Ian era ancorato allo stipite della porta con le mani, bloccandole la strada. “Innanzitutto, signora Hellman, non l’ho manipolata. Avevo bisogno del fascicolo Jackson.” Il giovane avanzò verso Gia che indietreggiò, tenendo perfettamente il tempo con i passi lenti di lui. “Secondo, Garret è l’uomo migliore che io conosca, molto più di me, e se lui crede che Adara sia una principessa che ha bisogno di essere aiutata a evadere dal suo castello del nord, allora farò tutto ciò che è in mio potere per aiutarlo. Se Adara non riterrà degno prendere un caffè con lui, sarà una sua scelta e, francamente, spero che lei lo respinga in modo che lui non perda tempo e non si faccia spezzare il cuore.
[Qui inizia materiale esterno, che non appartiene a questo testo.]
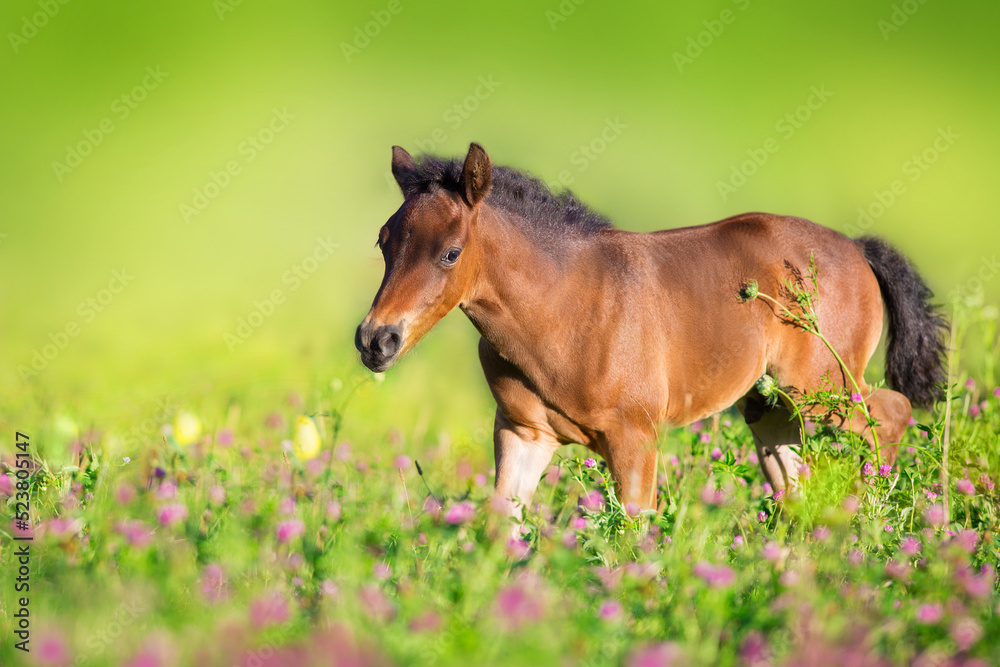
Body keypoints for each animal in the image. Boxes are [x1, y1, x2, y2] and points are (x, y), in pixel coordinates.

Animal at [355, 142, 947, 527]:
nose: (375, 341)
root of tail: (857, 248)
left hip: (823, 388)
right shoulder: (524, 433)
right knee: (794, 486)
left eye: (450, 253)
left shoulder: (634, 437)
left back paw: (874, 524)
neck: (561, 306)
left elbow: (634, 532)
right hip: (772, 408)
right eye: (384, 242)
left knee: (889, 414)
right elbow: (503, 524)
Ma di nuovo, questa è la sua scelta, non la mia, non la sua, signora Hellman. Capito?”

Il sedere di Gia colpì la scrivania e lei ne afferrò il bordo con entrambe le mani, come se altrimenti potesse cadere. “Sì, signore.”

Ian mostrò il sorriso di un avvocato che sapeva di aver vinto la causa.

Il ballo di coppia era stato stranamente affascinante. Gia era senza fiato, con il volto arrossato, come se avesse appena superato una performance difficile. Ian incombeva su di lei, il naso a pochi centimetri da quello di Gia, ma quella che avrebbe dovuto essere una posa minacciosa emanava qualcos’altro, qualcosa d’ingabbiato, affamato e desideroso di liberazione. Improvvisamente, Garret aveva voglia di trovarsi da qualche altra parte, qualsiasi altra parte, e poiché non poteva semplicemente passargli accanto senza aggiungere altro imbarazzo, si schiarì la voce.

Ian si raddrizzò immediatamente e si sistemò la giacca, dando a Gia lo spazio per respirare. “Molto bene.” L’avvocato girò intorno alla scrivania. “Si sieda, signora Hellman. La sua deposizione sta per iniziare.”